In the afternoon plenary session, speakers looked at addressing food insecurity and strengthening the resilience of Africa's food system, the current landscape of agricultural support, and reforming WTO agricultural trade rules in light of contemporary challenges.
David Laborde, Senior Research Fellow with the International Food Policy Research Institute, said food security is “all about inequalities” and that opening up markets without thinking about technology transfer will not address sustainability issues that WTO members face.

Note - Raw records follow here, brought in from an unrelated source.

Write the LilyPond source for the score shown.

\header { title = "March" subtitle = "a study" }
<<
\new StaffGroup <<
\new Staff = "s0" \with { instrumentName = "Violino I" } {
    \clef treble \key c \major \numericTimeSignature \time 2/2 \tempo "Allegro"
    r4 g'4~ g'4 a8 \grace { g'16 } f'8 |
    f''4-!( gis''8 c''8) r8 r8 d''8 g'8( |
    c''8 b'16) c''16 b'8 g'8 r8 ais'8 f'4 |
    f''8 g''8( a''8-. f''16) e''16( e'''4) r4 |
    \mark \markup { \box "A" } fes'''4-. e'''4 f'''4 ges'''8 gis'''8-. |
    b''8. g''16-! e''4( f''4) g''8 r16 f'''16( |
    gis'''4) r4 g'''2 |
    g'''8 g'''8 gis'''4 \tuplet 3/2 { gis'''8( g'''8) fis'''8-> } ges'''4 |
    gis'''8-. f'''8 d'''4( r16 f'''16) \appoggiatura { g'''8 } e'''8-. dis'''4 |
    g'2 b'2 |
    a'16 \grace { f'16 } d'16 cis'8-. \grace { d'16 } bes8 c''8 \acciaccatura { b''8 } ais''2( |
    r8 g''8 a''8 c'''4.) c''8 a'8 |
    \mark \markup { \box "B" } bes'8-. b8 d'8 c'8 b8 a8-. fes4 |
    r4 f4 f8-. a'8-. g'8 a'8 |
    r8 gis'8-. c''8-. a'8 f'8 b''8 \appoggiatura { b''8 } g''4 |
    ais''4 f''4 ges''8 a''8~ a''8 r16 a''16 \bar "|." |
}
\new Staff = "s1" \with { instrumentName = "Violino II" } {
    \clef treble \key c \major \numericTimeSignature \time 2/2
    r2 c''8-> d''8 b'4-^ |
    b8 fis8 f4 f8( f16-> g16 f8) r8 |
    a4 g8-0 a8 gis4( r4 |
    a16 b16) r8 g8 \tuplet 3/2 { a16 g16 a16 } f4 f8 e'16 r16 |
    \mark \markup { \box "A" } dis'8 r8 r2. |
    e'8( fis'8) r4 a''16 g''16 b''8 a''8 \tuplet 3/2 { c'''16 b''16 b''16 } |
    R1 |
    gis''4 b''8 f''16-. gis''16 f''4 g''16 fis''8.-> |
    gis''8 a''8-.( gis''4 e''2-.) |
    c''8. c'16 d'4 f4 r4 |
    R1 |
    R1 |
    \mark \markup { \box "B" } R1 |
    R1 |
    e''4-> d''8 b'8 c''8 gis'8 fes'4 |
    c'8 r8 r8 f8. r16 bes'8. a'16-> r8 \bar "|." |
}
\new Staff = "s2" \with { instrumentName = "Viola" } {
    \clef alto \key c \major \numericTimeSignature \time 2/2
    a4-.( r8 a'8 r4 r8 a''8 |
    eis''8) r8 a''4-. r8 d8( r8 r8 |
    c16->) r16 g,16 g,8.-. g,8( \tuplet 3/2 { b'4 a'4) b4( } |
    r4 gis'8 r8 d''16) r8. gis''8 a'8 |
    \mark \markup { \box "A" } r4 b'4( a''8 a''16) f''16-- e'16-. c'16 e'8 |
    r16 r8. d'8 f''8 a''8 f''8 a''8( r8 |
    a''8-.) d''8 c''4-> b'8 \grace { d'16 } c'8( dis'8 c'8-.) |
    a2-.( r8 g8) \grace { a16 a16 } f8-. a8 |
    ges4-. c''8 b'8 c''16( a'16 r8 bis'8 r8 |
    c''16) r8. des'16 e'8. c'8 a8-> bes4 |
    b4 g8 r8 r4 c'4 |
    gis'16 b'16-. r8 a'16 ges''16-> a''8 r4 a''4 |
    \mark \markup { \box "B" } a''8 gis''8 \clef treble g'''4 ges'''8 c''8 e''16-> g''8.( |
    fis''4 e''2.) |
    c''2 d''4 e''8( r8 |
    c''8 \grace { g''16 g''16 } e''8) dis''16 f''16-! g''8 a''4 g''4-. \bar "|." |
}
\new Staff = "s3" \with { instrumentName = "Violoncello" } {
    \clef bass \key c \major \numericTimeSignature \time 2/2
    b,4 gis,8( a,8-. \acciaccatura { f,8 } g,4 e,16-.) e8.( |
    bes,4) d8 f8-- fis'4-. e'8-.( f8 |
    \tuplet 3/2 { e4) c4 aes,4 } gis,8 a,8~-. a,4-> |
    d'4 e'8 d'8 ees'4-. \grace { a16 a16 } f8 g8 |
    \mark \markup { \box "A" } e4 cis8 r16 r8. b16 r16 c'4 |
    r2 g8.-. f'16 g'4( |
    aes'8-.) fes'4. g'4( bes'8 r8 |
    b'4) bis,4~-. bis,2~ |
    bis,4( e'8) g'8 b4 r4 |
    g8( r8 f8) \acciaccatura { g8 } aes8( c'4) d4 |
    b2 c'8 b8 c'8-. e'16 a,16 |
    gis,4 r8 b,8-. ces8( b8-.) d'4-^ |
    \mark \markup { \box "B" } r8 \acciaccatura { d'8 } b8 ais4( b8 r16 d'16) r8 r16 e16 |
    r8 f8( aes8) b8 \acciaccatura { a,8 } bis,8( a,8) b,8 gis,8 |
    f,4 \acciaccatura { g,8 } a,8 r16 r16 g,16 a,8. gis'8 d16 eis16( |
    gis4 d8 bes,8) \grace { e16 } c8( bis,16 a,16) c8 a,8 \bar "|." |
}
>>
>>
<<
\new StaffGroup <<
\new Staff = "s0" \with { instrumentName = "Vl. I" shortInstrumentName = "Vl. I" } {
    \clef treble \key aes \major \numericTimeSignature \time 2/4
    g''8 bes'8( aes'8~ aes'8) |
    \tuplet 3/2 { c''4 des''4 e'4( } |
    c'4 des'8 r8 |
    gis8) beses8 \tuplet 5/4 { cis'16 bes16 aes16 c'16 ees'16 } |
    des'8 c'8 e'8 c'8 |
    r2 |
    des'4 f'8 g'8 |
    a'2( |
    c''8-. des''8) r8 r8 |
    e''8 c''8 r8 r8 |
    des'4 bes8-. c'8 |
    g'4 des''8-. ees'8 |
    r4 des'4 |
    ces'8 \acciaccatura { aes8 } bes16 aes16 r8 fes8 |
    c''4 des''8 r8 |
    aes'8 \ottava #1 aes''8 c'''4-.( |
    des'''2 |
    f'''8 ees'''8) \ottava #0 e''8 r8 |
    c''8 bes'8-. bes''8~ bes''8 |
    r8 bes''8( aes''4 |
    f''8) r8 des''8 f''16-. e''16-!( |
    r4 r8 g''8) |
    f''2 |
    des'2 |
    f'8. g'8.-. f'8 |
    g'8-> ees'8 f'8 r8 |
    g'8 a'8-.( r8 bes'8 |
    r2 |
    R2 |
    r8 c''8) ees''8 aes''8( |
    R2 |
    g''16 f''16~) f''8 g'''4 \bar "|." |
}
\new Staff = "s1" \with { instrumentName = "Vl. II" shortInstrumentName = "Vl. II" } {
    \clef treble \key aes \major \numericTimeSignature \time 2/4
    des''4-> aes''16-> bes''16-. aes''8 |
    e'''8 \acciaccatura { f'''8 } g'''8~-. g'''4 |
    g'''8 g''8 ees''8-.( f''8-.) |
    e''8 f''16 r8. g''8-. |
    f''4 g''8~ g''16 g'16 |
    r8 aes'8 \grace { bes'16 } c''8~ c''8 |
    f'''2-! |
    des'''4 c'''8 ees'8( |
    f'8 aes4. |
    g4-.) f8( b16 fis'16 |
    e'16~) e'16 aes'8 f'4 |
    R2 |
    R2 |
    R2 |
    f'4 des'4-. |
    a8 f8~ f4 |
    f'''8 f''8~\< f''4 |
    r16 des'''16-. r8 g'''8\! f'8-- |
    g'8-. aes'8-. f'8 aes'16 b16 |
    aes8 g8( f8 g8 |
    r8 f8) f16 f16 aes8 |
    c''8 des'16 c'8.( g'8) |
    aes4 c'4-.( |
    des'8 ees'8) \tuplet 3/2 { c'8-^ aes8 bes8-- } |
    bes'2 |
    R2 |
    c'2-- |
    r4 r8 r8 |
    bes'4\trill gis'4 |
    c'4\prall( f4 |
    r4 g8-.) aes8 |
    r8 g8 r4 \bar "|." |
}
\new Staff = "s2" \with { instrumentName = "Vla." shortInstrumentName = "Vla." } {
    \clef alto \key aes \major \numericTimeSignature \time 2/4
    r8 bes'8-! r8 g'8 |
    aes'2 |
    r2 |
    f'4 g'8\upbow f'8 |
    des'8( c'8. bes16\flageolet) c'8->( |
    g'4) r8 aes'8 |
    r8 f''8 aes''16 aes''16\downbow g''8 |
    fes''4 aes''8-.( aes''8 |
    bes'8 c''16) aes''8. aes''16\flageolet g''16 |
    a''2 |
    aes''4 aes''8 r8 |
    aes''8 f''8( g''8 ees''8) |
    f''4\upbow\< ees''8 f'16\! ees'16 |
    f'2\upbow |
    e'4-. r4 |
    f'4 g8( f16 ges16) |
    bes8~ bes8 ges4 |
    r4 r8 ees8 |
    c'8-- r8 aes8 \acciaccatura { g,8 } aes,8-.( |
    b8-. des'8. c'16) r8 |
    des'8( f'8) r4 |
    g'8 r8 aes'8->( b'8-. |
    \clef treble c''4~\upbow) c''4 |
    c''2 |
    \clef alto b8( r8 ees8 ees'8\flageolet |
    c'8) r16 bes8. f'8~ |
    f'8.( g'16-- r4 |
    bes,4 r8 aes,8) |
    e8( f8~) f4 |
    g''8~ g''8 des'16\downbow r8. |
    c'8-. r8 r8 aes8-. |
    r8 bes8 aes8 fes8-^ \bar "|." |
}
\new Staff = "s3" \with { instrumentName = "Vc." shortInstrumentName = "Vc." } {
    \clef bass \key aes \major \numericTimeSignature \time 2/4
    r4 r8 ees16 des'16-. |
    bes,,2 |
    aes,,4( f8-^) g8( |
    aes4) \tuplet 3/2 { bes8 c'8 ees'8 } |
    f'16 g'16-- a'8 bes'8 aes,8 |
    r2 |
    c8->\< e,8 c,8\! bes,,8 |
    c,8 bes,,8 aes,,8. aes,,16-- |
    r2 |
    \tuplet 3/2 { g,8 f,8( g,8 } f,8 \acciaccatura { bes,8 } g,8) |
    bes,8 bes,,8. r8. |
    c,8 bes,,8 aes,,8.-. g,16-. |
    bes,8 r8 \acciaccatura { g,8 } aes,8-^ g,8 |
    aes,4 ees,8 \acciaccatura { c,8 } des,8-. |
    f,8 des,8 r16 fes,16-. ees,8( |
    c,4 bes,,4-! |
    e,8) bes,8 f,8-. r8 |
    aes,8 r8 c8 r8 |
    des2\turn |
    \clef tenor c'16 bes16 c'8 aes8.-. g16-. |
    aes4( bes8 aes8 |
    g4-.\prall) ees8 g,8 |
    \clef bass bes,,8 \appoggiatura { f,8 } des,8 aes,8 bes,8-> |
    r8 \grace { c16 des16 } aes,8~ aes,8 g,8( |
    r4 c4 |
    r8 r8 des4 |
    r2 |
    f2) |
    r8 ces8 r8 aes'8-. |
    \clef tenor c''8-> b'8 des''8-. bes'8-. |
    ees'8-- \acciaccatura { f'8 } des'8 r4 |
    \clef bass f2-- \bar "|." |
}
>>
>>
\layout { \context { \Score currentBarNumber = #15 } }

He also urged members to keep in mind the specific challenges faced by small economies which are likely to get worse in the future and to consider not only responses to current problems in agricultural trade but also those that may need to be addressed in the decades ahead.
Dr. Simplice Nouala Fonkou of the African Union Commission briefed members on the Comprehensive Africa Agriculture Development Programme (CAADP), an initiative that aims to help African countries eliminate hunger and reduce poverty by raising economic growth through agriculture-led development.
Given natural resource constraints, climate change, and various other shocks, accelerating the implementation of CAADP was critical in strengthening the resilience of African food systems and food security on the continent, he said.
Marion Jansen, OECD Trade and Agriculture Director, shared some findings from the OECD's annual agricultural policy monitoring and evaluation report, published in June 2022.
“The report has information on 54 OECD and EU countries plus 11 emerging economies,” she noted. It contains qualitative information on policy changes in those countries, but also quantitative information that shows how agricultural support is provided to individual producers — often in ways that distort markets and trade.”
Vangelis Vitalis, Deputy Secretary with New Zealand's Ministry of Foreign Affairs and Trade and a former chair of the WTO agriculture negotiations, said it was urgent that members come together and grapple with the challenges facing them.
“We have a war that is affecting agricultural trade,” he said. “We have COVID. We have the risk of food security and famine. And of course we have a climate crisis. Clearly, as we look out onto the world now, the rules are fragmenting and they are less enforceable than they were.
“We can find common ground and, colleagues, it is urgent that we do so.”